Saturday, January 15, 2011
The one in which I discover the artistic link between Sleater-Kinney, Patti Smith, and The Dixie Chicks
A woman I once respected described Sleater-Kinney as having “all the passion of remedial math.” A half-decade later this comparison still flummoxes me.
SK’s alleged lack of passion was part of larger online discussion on why rock fans don’t (or won’t) listen to female-fronted bands. I find it disheartening, though not really surprising anymore, when a women discredits art made by other women. Maybe she was fully convinced that Sleater-Kinney’s music was atonal, dispassionate noise, but I don’t hear it. I think it’s hard to look at that and not see the bigger issue at play: the old trope that women don’t “rock.” And the few that do — the ones granted access to the boys’ side of the playground — do so only because they co-opt a “male” style of rocking.
So who got a pass that day? Chrissie Hynde for one. Patti Smith did, sort of, when she wasn’t accused of being “the last hippy,” rather than “the first punk.” (This is fairly apt, by the way, but I dare anyone who doesn’t think Patti Smith isn’t a rock star in the truest sense of the word to go to one of her shows if you get the chance.) Throughout their careers, both women have aligned themselves with men, and, at least in Patti’s case, eschewed the feminist label in favor of the “artist” one.
I think what a lot of music fans mean when they don't like an artist's work is, really, they don't like the artist's "brand." I know I'm guilty of this. Sometimes it's really hard to separate the music someone makes with its cultural implications. I don't like country music. There. I said it.
And of course, this is a lie. I like the sound of county music, but the baggage that comes with it -- the stereotype of a country music fan who has a Toby Keith bumper sticker sandwiched between an NRA one, and another that says, "She's a child, not a choice." Logically, I know not everyone who listens to mainstream country music is a right-wing, second amendment supporting, anti-choicer, but that image is prevalent enough to make me groan when someone tells me he is, well, a Toby Keith fan.

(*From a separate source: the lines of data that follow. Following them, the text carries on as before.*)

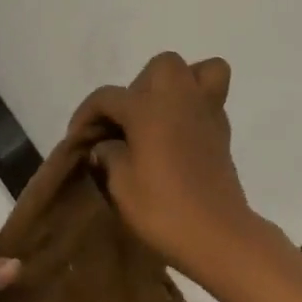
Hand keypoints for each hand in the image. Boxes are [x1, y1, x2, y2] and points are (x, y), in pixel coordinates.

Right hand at [67, 52, 266, 277]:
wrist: (217, 234)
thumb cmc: (163, 209)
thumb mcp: (121, 185)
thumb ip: (110, 155)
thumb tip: (107, 144)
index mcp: (148, 108)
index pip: (107, 97)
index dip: (86, 115)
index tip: (77, 139)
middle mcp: (179, 98)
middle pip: (159, 68)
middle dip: (138, 87)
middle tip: (127, 122)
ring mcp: (206, 111)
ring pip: (198, 70)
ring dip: (176, 84)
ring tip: (160, 115)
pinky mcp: (223, 130)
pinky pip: (211, 97)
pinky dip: (195, 105)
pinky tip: (179, 134)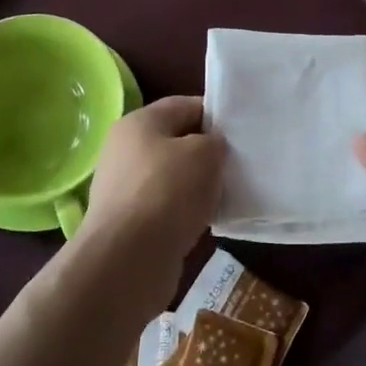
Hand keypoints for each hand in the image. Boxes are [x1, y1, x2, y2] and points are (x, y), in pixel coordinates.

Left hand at [76, 96, 221, 272]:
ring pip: (172, 176)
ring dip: (197, 184)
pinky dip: (186, 210)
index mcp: (139, 122)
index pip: (184, 105)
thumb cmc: (167, 192)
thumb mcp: (204, 153)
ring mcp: (124, 188)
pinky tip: (206, 219)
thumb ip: (214, 142)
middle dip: (206, 151)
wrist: (127, 259)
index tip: (241, 129)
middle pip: (176, 141)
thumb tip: (210, 149)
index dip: (214, 113)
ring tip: (226, 193)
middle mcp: (125, 150)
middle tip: (238, 162)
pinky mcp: (128, 222)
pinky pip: (166, 206)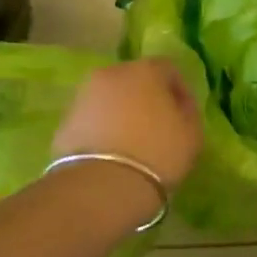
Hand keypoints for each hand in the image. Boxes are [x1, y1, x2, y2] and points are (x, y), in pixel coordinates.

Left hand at [53, 58, 203, 187]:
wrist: (102, 186)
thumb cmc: (157, 154)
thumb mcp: (192, 134)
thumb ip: (188, 111)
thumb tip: (179, 105)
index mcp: (144, 70)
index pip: (168, 69)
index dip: (179, 91)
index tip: (184, 116)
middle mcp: (110, 74)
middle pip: (135, 80)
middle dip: (147, 99)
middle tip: (157, 128)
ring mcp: (83, 96)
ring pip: (110, 99)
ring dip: (122, 113)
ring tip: (132, 144)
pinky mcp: (65, 121)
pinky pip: (92, 119)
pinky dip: (102, 129)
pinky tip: (111, 154)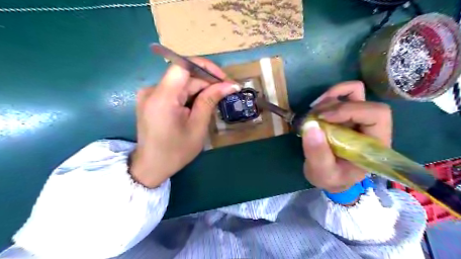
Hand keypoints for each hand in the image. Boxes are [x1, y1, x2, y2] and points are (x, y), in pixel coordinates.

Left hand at [128, 58, 239, 187]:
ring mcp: (150, 94)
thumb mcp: (197, 127)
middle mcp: (152, 90)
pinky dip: (190, 95)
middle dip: (207, 82)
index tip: (223, 78)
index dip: (205, 67)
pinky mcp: (152, 100)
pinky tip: (200, 105)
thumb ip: (210, 100)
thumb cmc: (176, 151)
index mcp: (162, 97)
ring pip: (181, 83)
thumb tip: (230, 85)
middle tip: (227, 91)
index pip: (183, 65)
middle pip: (184, 75)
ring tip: (216, 100)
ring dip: (200, 89)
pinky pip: (175, 90)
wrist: (151, 166)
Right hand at [305, 81, 390, 193]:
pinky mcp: (346, 115)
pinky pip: (342, 95)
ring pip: (354, 92)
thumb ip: (317, 154)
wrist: (331, 178)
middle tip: (313, 117)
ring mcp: (358, 118)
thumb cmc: (332, 178)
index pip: (376, 115)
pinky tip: (316, 108)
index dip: (349, 110)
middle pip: (363, 100)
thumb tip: (310, 125)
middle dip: (335, 104)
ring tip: (313, 113)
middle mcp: (370, 127)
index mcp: (374, 144)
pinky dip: (329, 96)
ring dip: (331, 97)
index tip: (322, 118)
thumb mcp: (322, 173)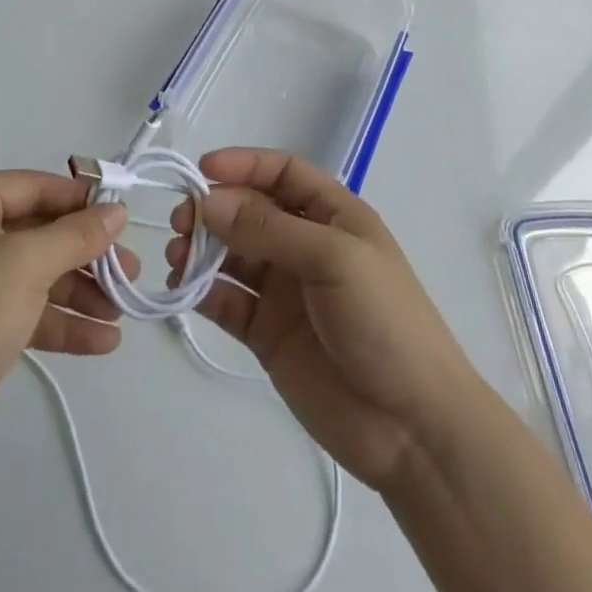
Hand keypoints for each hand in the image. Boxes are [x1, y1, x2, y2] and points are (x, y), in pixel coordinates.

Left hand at [0, 171, 135, 485]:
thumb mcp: (26, 265)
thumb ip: (76, 234)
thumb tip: (117, 210)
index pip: (32, 187)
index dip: (79, 199)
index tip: (123, 216)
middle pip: (39, 232)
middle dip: (86, 254)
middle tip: (130, 270)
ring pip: (38, 274)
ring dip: (81, 292)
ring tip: (123, 310)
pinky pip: (29, 311)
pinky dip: (63, 323)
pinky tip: (104, 341)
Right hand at [167, 149, 479, 490]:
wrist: (414, 427)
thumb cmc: (384, 321)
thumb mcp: (333, 259)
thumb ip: (268, 228)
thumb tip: (208, 202)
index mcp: (333, 216)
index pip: (283, 173)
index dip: (244, 164)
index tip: (202, 169)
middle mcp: (305, 246)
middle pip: (250, 211)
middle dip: (215, 210)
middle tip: (181, 222)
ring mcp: (285, 291)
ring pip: (233, 255)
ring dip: (202, 249)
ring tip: (177, 257)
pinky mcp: (267, 333)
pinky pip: (228, 301)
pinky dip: (202, 292)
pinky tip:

The Dixie Chicks subverted country music's "narrative," and did so in a commercially devastating way after Natalie Maines's denouncement of the Iraq war and then-president Bush. (Check out the documentary Shut Up and Sing for the whole story.) Would I like them -- or admit to -- had they not recorded this song? I don't know. "Ready to Make Nice," is a great song under any circumstances, but it also solidified their position as country music outsiders, which is part of the appeal.